MATERIAL FOR THIS TASK -
--------------------

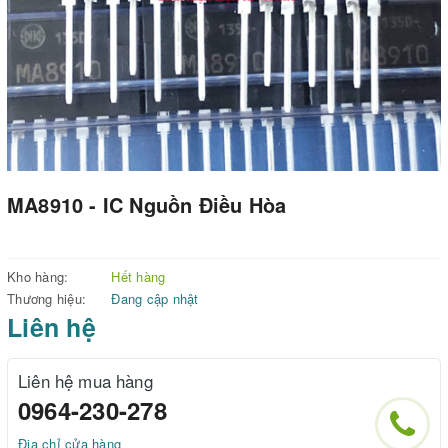
MA8910 - IC Nguồn Điều Hòa
Kho hàng:
Hết hàng
Thương hiệu:
Đang cập nhật
Liên hệ
Liên hệ mua hàng
0964-230-278
Địa chỉ cửa hàng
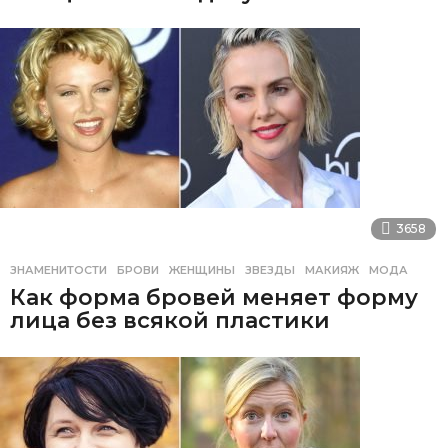
3658
ЗНАМЕНИТОСТИ
БРОВИ
,
ЖЕНЩИНЫ
,
ЗВЕЗДЫ
,
МАКИЯЖ
,
МОДА
Как форма бровей меняет форму
лица без всякой пластики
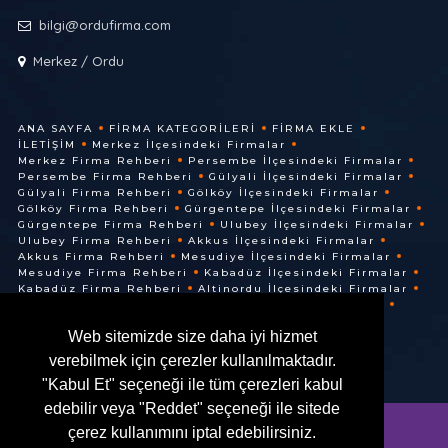
bilgi@ordufirma.com
Merkez / Ordu
ANA SAYFA
FIRMA KATEGORILERI
FIRMA EKLE
İLETIŞIM
Merkez İlçesindeki Firmalar
Merkez Firma Rehberi
Persembe İlçesindeki Firmalar
Persembe Firma Rehberi
Gülyali İlçesindeki Firmalar
Gülyali Firma Rehberi
Gölköy İlçesindeki Firmalar
Gölköy Firma Rehberi
Gürgentepe İlçesindeki Firmalar
Gürgentepe Firma Rehberi
Ulubey İlçesindeki Firmalar
Ulubey Firma Rehberi
Akkus İlçesindeki Firmalar
Akkus Firma Rehberi
Mesudiye İlçesindeki Firmalar
Mesudiye Firma Rehberi
Kabadüz İlçesindeki Firmalar
Kabadüz Firma Rehberi
Altinordu İlçesindeki Firmalar
Altinordu Firma Rehberi
Ünye İlçesindeki Firmalar
Ünye Firma Rehberi
Cuma İlçesindeki Firmalar
Web sitemizde size daha iyi hizmet
Cuma Firma Rehberi
verebilmek için çerezler kullanılmaktadır.
"Kabul Et" seçeneği ile tüm çerezleri kabul
edebilir veya "Reddet" seçeneği ile sitede
çerez kullanımını iptal edebilirsiniz.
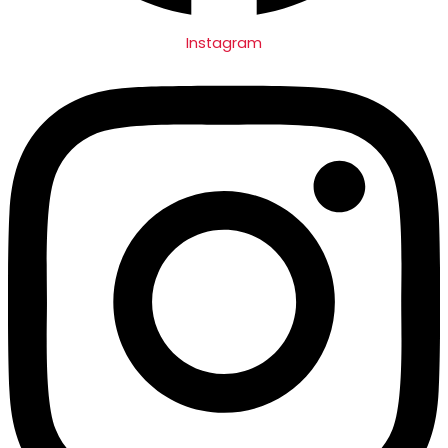
Instagram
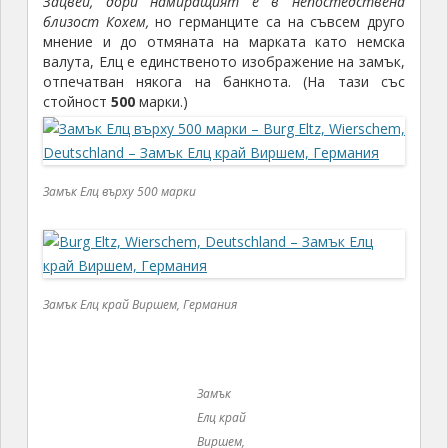
Замък
Елц край
Виршем,
Германия
Имението, освен че е средновековна легенда,
съхранена в автентичен вид и до днес, е и
едно
интересно доказателство за добрите роднински
взаимоотношения и разбирателство между близки
родственици
. Чудото на мирното и добросъседко
съжителство продължава около
900
години, през
които заедно в замъка живеят различните
поколения и семейства на хора от една фамилия –
благородниците от фамилията Елц.
Замъкът е разделен на три равни части,
на три отделни комплекса, различни по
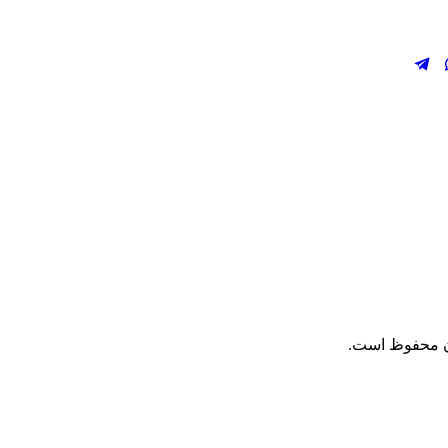
ان محفوظ است.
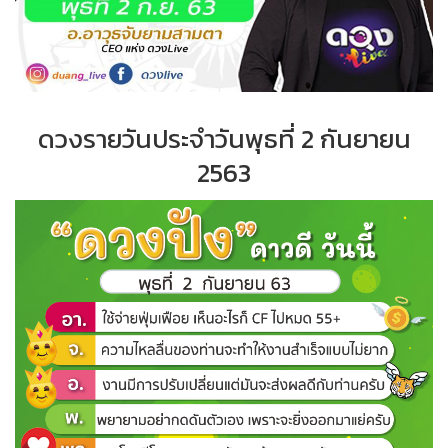
ดวงรายวันประจำวันพุธที่ 2 กันยายน
2563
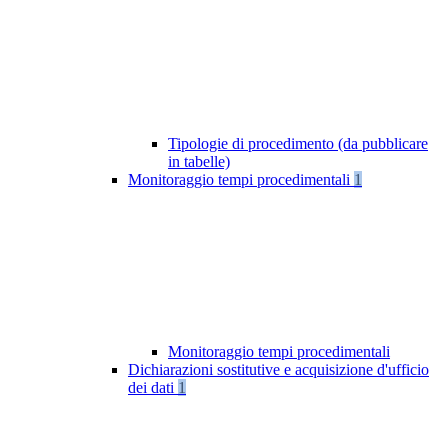
Tipologie di procedimento (da pubblicare
in tabelle)
Monitoraggio tempi procedimentali
1
Monitoraggio tempi procedimentali
Dichiarazioni sostitutive e acquisizione d'ufficio
dei dati
1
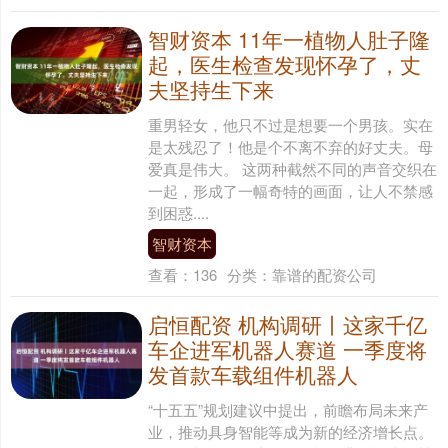
智财资本 11年一植物人肚子隆
起，医生检查发现怀孕了，丈
夫坚持生下来
重男轻女，他只不过是想要一个男孩。实在
是太残忍了！他是个不离不弃的好丈夫。母
爱真是伟大。 这两种截然不同的声音交织在
一起，形成了一幅奇特的画面，让人不禁感
到困惑....
智财资本
查看：
136
分类：
靠谱的配资公司
启恒配资 机构调研丨这家千亿
车企进军机器人赛道 一季度将
发首款车载组件机器人
“十五五”规划建议中提出，前瞻布局未来产
业，推动具身智能等成为新的经济增长点。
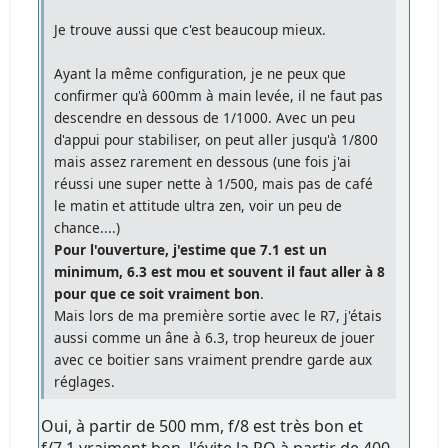
Je trouve aussi que c'est beaucoup mieux.
Ayant la même configuration, je ne peux que
confirmer qu'à 600mm à main levée, il ne faut pas
descendre en dessous de 1/1000. Avec un peu
d'appui pour stabiliser, on peut aller jusqu'à 1/800
mais assez rarement en dessous (une fois j'ai
réussi une super nette à 1/500, mais pas de café
le matin et attitude ultra zen, voir un peu de
chance....)
Pour l'ouverture, j'estime que 7.1 est un
minimum, 6.3 est mou et souvent il faut aller à 8
pour que ce soit vraiment bon
.
Mais lors de ma première sortie avec le R7, j'étais
aussi comme un âne à 6.3, trop heureux de jouer
avec ce boitier sans vraiment prendre garde aux
réglages.
Oui, à partir de 500 mm, f/8 est très bon et
f/7.1 vraiment bon. J'évite la PO à partir de 400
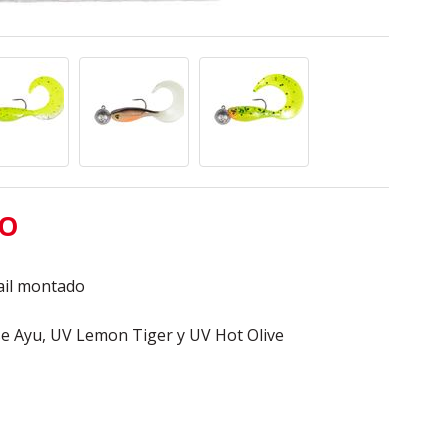
TO
ail montado
se Ayu, UV Lemon Tiger y UV Hot Olive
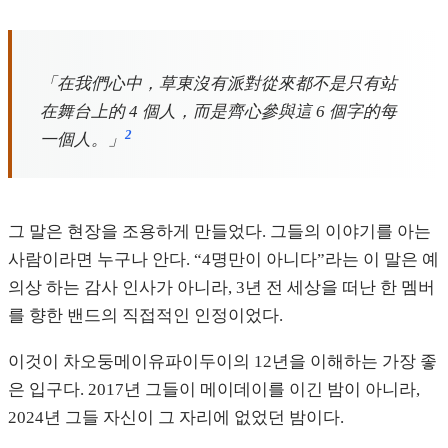
「在我們心中，草東沒有派對從來都不是只有站
在舞台上的 4 個人，而是齊心參與這 6 個字的每
2
一個人。」
그 말은 현장을 조용하게 만들었다. 그들의 이야기를 아는
사람이라면 누구나 안다. “4명만이 아니다”라는 이 말은 예
의상 하는 감사 인사가 아니라, 3년 전 세상을 떠난 한 멤버
를 향한 밴드의 직접적인 인정이었다.
이것이 차오둥메이유파이두이의 12년을 이해하는 가장 좋
은 입구다. 2017년 그들이 메이데이를 이긴 밤이 아니라,
2024년 그들 자신이 그 자리에 없었던 밤이다.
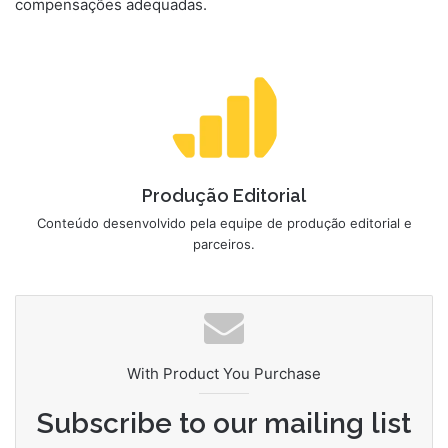
compensações adequadas.
Produção Editorial
Conteúdo desenvolvido pela equipe de produção editorial e
parceiros.
With Product You Purchase
Subscribe to our mailing list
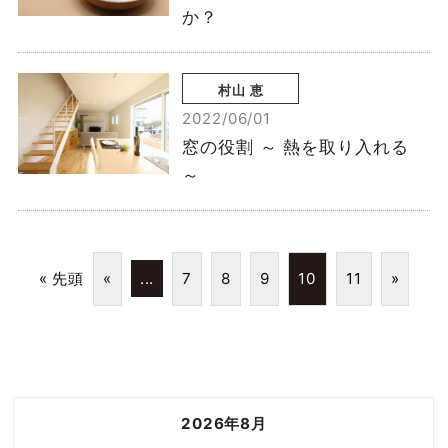
か？
村山 恵
2022/06/01
窓の役割 ～ 熱を取り入れる
～
« 先頭
«
...
7
8
9
10
11
»
2026年8月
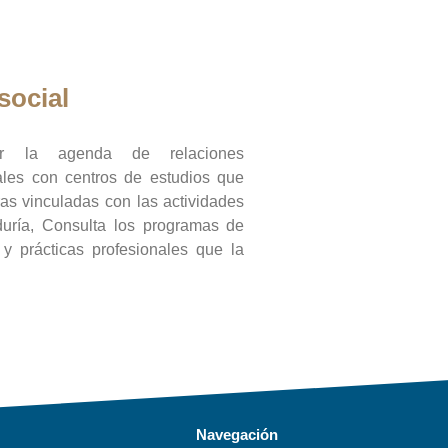
social
ar la agenda de relaciones
onales con centros de estudios que
ras vinculadas con las actividades
duría, Consulta los programas de
l y prácticas profesionales que la
Navegación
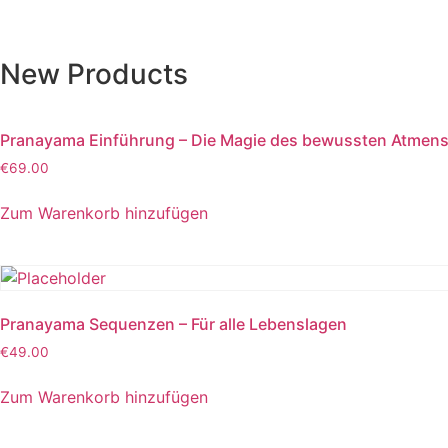
New Products
Pranayama Einführung – Die Magie des bewussten Atmen
€
69.00
Zum Warenkorb hinzufügen
Pranayama Sequenzen – Für alle Lebenslagen
€
49.00
Zum Warenkorb hinzufügen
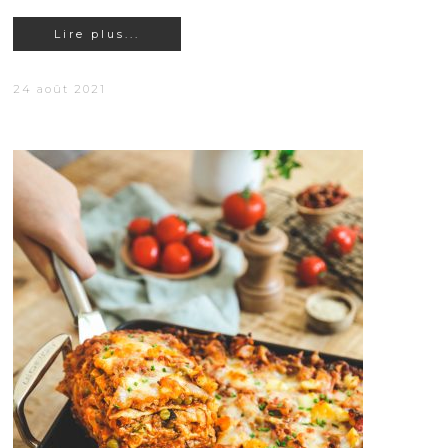
Lire plus...
24 août 2021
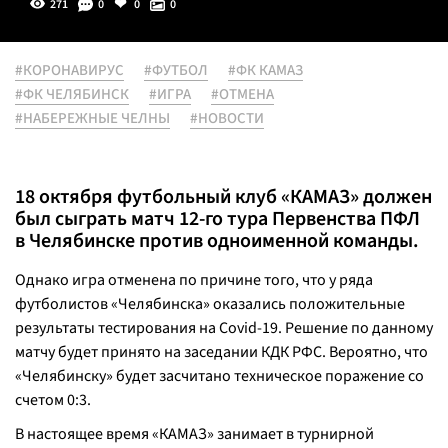
271
0
0
0
#КОРОНАВИРУС
#ФУТБОЛ
#ФК КАМАЗ
#ФК ЧЕЛЯБИНСК
#ИГРА
#ОТМЕНА
#НАБЕРЕЖНЫЕ ЧЕЛНЫ
#НОВОСТИ
18 октября футбольный клуб «КАМАЗ» должен
был сыграть матч 12-го тура Первенства ПФЛ
в Челябинске против одноименной команды.
Однако игра отменена по причине того, что у ряда
футболистов «Челябинска» оказались положительные
результаты тестирования на Covid-19. Решение по данному
матчу будет принято на заседании КДК РФС. Вероятно, что
«Челябинску» будет засчитано техническое поражение со
счетом 0:3.
В настоящее время «КАМАЗ» занимает в турнирной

--------------------

REQUIRED WORK - Copy only what runs above from the line containing "Altinordu Firma Rehberi" through the line containing "le matin et", exactly. Leave out the pictures.

EXERCISE RESULT -
Altinordu Firma Rehberi
Ünye İlçesindeki Firmalar
Ünye Firma Rehberi
Cuma İlçesindeki Firmalar
Web sitemizde size daha iyi hizmet
Cuma Firma Rehberi
verebilmek için çerezler kullanılmaktadır.
"Kabul Et" seçeneği ile tüm çerezleri kabul
edebilir veya "Reddet" seçeneği ile sitede
çerez kullanımını iptal edebilirsiniz.
Instagram
Замък
Елц край
Виршем,
Германия
Имението, освен че е средновековна легенда,
съхранена в автентичен вид и до днес, е и
едно
интересно доказателство за добрите роднински
взаимоотношения и разбирателство между близки
родственици
. Чудото на мирното и добросъседко
съжителство продължава около
900
години, през
които заедно в замъка живеят различните
поколения и семейства на хора от една фамилия –
благородниците от фамилията Елц.
Замъкът е разделен на три равни части,
на три отделни комплекса, различни по
ان محفوظ است.
ดวงรายวันประจำวันพุธที่ 2 กันยายน
2563
Tipologie di procedimento (da pubblicare
in tabelle)
Monitoraggio tempi procedimentali
1
Monitoraggio tempi procedimentali
Dichiarazioni sostitutive e acquisizione d'ufficio
dei dati
1
智财资本 11年一植物人肚子隆
起，医生检查发现怀孕了，丈
夫坚持生下来
重男轻女，他只不过是想要一个男孩。实在
是太残忍了！他是个不离不弃的好丈夫。母
爱真是伟大。 这两种截然不同的声音交织在
一起，形成了一幅奇特的画面，让人不禁感
到困惑....
智财资本
查看：
136
分类：
靠谱的配资公司
启恒配资 机构调研丨这家千亿
车企进军机器人赛道 一季度将
发首款车载组件机器人
“十五五”规划建议中提出，前瞻布局未来产
业，推动具身智能等成为新的经济增长点。
Je trouve aussi que c'est beaucoup mieux.
Ayant la même configuration, je ne peux que
confirmer qu'à 600mm à main levée, il ne faut pas
descendre en dessous de 1/1000. Avec un peu
d'appui pour stabiliser, on peut aller jusqu'à 1/800
mais assez rarement en dessous (une fois j'ai
réussi une super nette à 1/500, mais pas de café
le matin et attitude ultra zen, voir un peu de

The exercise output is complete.